Species of scorpion endemic to Romania

Euscorpius carpathicus is a species of scorpion endemic to the Romanian Carpathians. It is the type species of the genus Euscorpius.

== Taxonomy ==
Numerous species were previously identified as part of the Escorpius carpathicus species complex and were later clarified to a number of distinct species, including Euscorpius tergestinus and Euscorpius sicanus. However mitochondrial DNA-based phylogenetics identified these as separate species in 2003. Since then, Euscorpius carpathicus has been identified as an endemic species of Romania with a substantially more limited range.

== Distribution ==
The range of Euscorpius carpathicus is limited to the Carpathians and further fragmented into three isolated areas: the western portion of the Southern Carpathians (also known as the Banat Mountains), the Olt River gorge inside Cozia National Park, and the Buzău Mountains.
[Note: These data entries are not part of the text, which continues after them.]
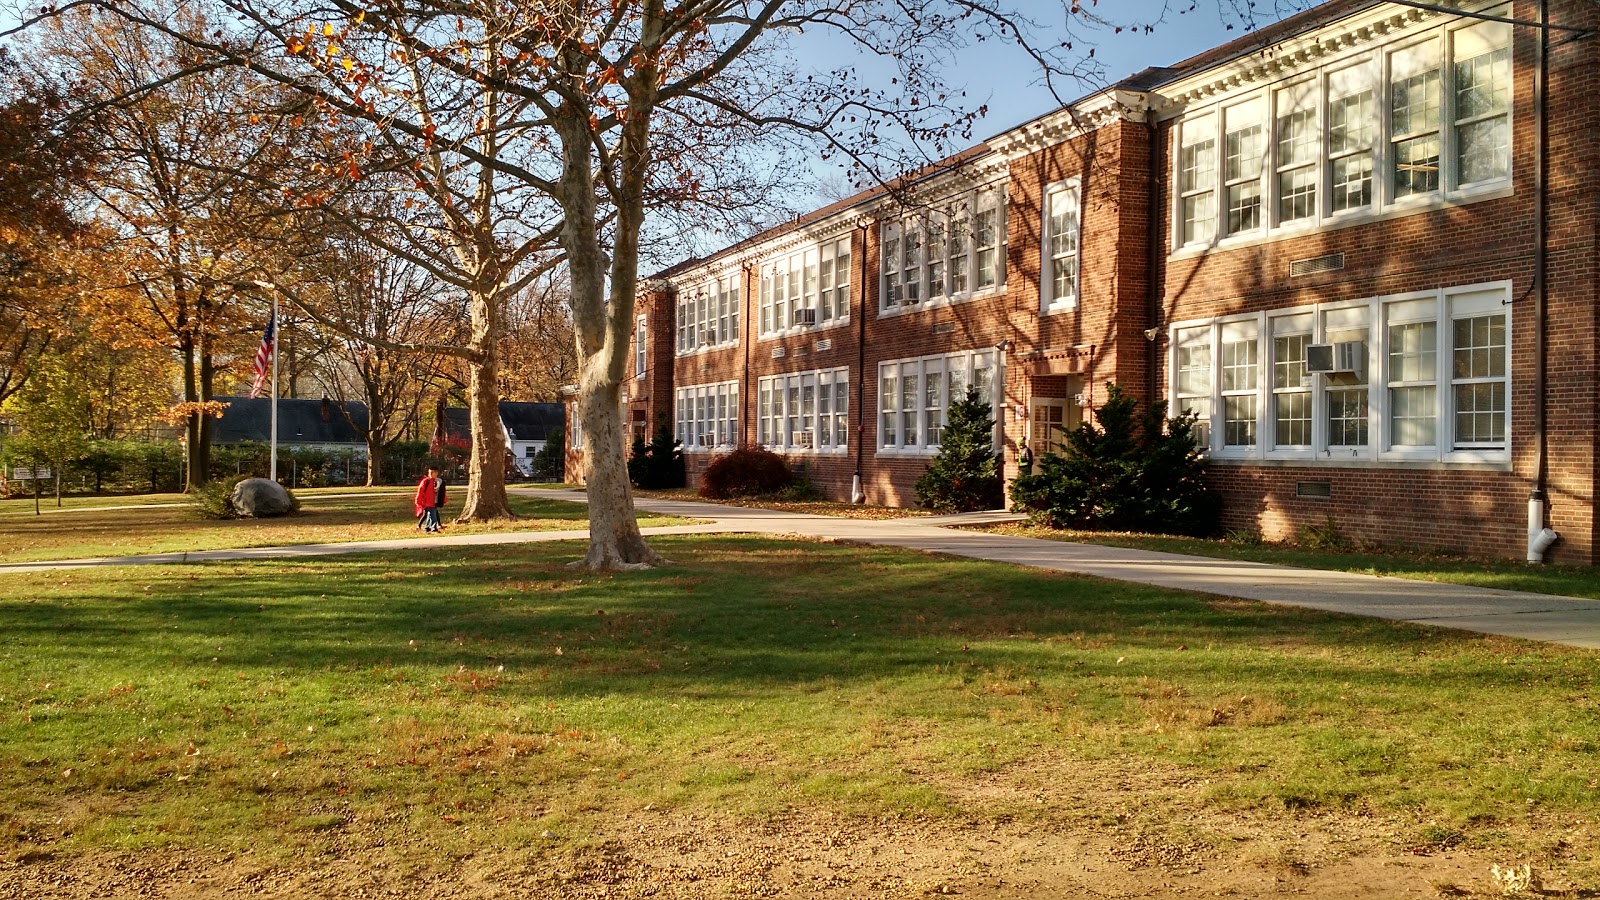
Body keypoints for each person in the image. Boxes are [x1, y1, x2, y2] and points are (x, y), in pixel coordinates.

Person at [413, 467, 447, 533]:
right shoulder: (426, 481)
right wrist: (418, 501)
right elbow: (420, 491)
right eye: (430, 473)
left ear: (436, 473)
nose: (431, 474)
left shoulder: (439, 481)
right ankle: (434, 528)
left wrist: (444, 499)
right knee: (433, 515)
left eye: (432, 472)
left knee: (430, 515)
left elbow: (442, 492)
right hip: (427, 502)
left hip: (435, 502)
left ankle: (426, 528)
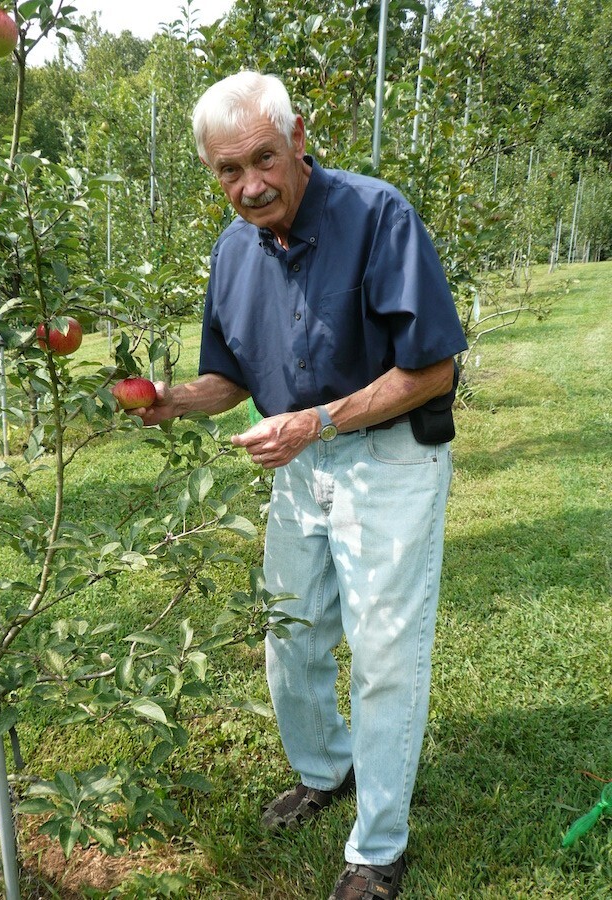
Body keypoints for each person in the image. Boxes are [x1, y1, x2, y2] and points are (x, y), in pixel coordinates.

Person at [132, 71, 468, 900]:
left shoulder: (376, 215)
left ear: (299, 138)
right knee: (291, 636)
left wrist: (314, 423)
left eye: (263, 159)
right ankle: (327, 769)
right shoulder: (231, 251)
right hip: (298, 467)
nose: (250, 185)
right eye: (227, 170)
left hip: (389, 457)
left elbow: (432, 369)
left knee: (385, 655)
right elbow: (231, 377)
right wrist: (174, 401)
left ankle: (378, 848)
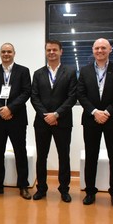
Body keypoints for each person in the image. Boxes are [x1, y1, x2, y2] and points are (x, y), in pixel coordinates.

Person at [77, 38, 113, 208]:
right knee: (91, 156)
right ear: (93, 50)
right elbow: (81, 94)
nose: (100, 51)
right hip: (91, 119)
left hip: (112, 120)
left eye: (103, 48)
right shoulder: (84, 71)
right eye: (97, 48)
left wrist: (107, 112)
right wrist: (94, 112)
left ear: (109, 50)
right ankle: (90, 192)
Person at [30, 40, 77, 202]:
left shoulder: (70, 72)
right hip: (42, 122)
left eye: (54, 50)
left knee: (64, 156)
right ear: (45, 52)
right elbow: (34, 97)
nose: (51, 52)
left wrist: (56, 114)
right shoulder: (38, 73)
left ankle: (64, 189)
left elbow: (72, 97)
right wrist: (46, 115)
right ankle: (41, 188)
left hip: (62, 122)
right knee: (41, 157)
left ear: (61, 51)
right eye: (48, 50)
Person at [0, 43, 32, 199]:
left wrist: (10, 109)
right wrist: (1, 109)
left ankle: (23, 185)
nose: (6, 54)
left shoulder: (23, 71)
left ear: (14, 53)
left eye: (9, 51)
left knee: (20, 152)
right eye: (3, 51)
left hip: (17, 118)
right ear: (0, 54)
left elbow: (26, 92)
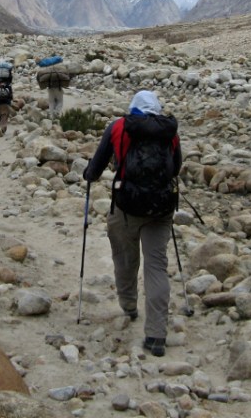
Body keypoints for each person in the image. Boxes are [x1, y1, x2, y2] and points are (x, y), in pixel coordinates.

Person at [83, 90, 182, 357]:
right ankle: (157, 335)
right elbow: (176, 168)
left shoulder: (119, 127)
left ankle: (128, 305)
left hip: (127, 206)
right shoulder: (169, 131)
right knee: (156, 265)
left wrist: (88, 174)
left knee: (125, 257)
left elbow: (97, 166)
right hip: (160, 209)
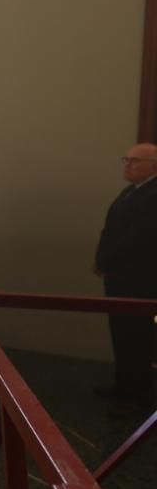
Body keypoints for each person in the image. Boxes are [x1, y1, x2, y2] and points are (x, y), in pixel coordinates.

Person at [94, 142, 157, 418]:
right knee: (121, 332)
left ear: (154, 166)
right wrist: (101, 260)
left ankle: (141, 394)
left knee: (138, 336)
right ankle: (123, 385)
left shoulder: (153, 195)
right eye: (126, 159)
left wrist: (109, 261)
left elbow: (138, 239)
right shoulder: (131, 191)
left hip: (139, 279)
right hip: (120, 276)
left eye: (135, 161)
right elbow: (111, 230)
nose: (127, 165)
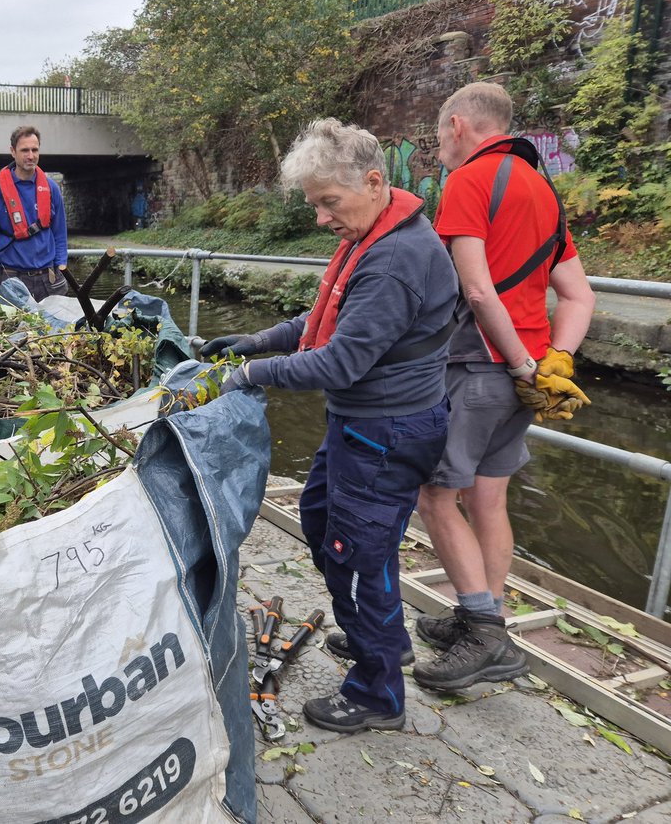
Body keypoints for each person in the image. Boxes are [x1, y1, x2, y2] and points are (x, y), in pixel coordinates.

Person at [205, 118, 458, 734]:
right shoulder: (371, 233)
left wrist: (249, 375)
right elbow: (324, 316)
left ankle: (379, 696)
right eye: (315, 204)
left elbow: (340, 361)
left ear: (373, 183)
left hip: (385, 434)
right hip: (364, 429)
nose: (321, 218)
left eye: (328, 203)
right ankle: (385, 639)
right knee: (322, 524)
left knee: (356, 557)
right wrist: (254, 342)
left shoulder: (396, 257)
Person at [411, 82, 595, 692]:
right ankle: (481, 618)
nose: (439, 150)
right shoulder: (542, 189)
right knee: (488, 499)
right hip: (524, 376)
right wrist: (553, 363)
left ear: (458, 125)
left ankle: (485, 634)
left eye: (439, 138)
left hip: (480, 368)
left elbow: (476, 290)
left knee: (437, 498)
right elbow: (578, 294)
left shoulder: (468, 180)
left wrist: (517, 363)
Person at [0, 125, 68, 301]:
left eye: (35, 150)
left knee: (56, 329)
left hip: (49, 280)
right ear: (13, 152)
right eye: (24, 150)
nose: (30, 156)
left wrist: (61, 266)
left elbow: (60, 234)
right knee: (12, 329)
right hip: (12, 281)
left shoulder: (51, 189)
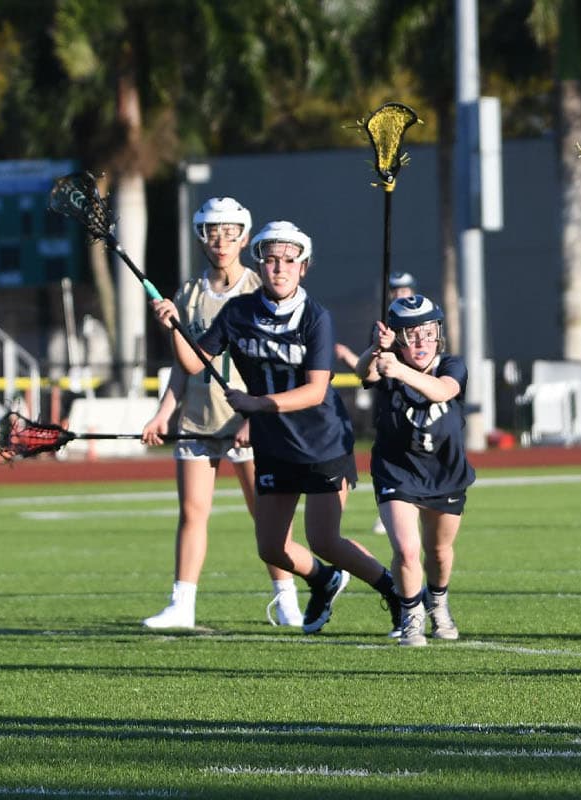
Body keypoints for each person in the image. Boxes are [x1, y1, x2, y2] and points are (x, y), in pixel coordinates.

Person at [152, 220, 404, 636]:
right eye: (270, 260)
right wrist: (174, 326)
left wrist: (256, 405)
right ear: (260, 265)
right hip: (274, 442)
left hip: (321, 440)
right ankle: (324, 580)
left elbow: (315, 390)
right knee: (270, 546)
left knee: (324, 540)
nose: (279, 268)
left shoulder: (315, 317)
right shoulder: (238, 312)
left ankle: (395, 592)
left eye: (289, 261)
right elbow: (194, 363)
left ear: (303, 267)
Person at [137, 197, 301, 630]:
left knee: (265, 516)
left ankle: (287, 600)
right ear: (201, 238)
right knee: (192, 514)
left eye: (230, 232)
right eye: (213, 232)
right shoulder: (189, 294)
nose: (221, 240)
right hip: (197, 419)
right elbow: (183, 366)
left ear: (244, 238)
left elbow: (274, 362)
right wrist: (163, 414)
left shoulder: (258, 290)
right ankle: (182, 604)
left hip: (246, 421)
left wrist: (256, 417)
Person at [358, 294, 474, 646]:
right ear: (397, 337)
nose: (420, 341)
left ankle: (438, 602)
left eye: (427, 333)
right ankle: (411, 615)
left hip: (444, 472)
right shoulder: (387, 363)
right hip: (397, 471)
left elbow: (442, 392)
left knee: (438, 552)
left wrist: (401, 370)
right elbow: (362, 372)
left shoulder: (452, 366)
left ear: (438, 333)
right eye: (410, 334)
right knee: (407, 550)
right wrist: (375, 351)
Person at [336, 271, 426, 535]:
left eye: (404, 290)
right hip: (388, 403)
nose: (399, 294)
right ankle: (391, 512)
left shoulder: (423, 326)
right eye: (395, 290)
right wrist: (369, 351)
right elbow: (371, 371)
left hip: (415, 403)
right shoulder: (381, 328)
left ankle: (417, 508)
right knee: (389, 459)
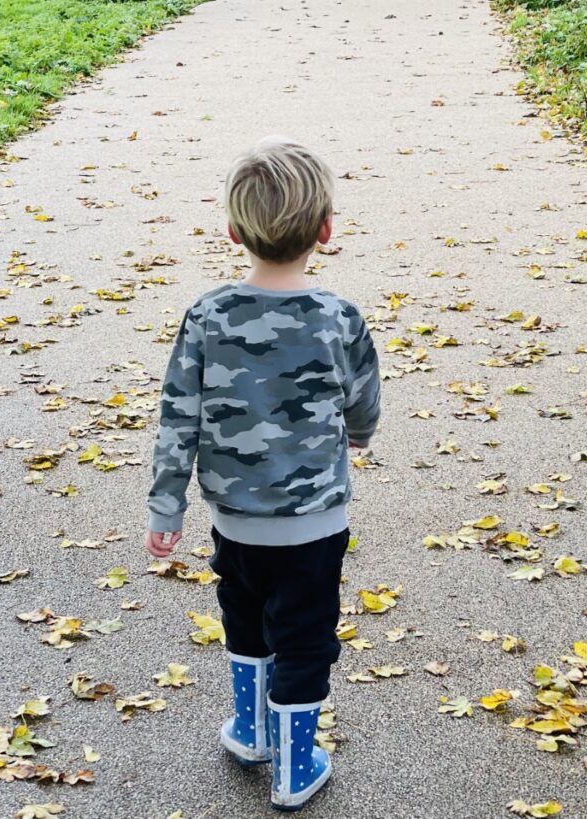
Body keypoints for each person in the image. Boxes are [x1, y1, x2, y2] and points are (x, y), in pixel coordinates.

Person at [145, 136, 381, 811]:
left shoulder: (208, 314)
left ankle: (251, 733)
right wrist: (360, 436)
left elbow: (176, 418)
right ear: (326, 231)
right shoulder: (339, 318)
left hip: (235, 523)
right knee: (304, 640)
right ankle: (294, 763)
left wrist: (167, 510)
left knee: (245, 620)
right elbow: (362, 398)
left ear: (232, 230)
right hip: (314, 526)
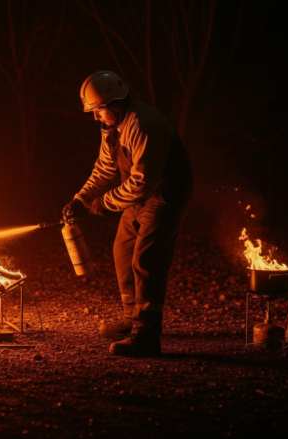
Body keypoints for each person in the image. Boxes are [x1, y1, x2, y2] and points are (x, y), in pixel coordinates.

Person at [63, 71, 193, 357]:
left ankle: (147, 334)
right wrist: (81, 199)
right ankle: (131, 318)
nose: (95, 117)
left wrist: (103, 203)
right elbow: (106, 168)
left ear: (114, 103)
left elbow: (142, 182)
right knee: (122, 249)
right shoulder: (112, 126)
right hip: (141, 192)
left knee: (147, 257)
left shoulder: (142, 126)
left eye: (97, 111)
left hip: (165, 192)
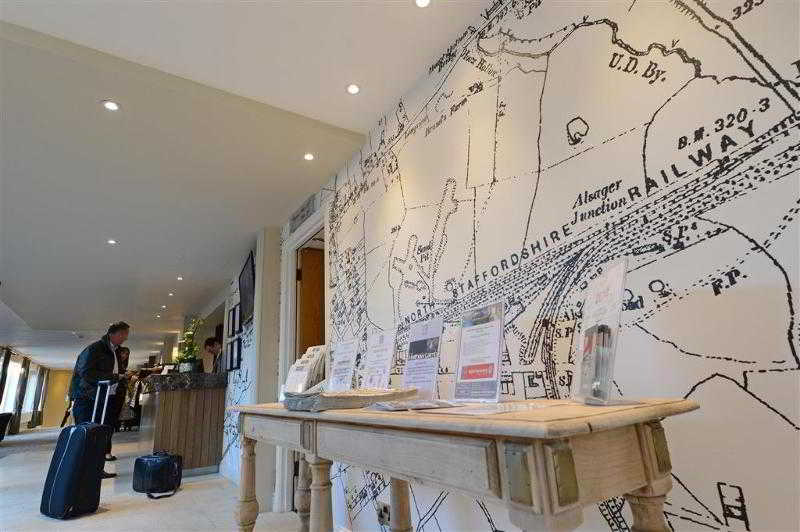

It is likely that the fragmentation of these areas is due to deforestation. The upper altitude of its range is believed to be 450 meters.

The clay substratum in riparian areas of the Carpathians is believed to be important for Euscorpius carpathicus to survive the winters as it burrows into cracks and holes, as is common in other Euscorpius species. Euscorpius carpathicus is also found overwintering in areas with bush cover that create warmer microclimates in river valleys.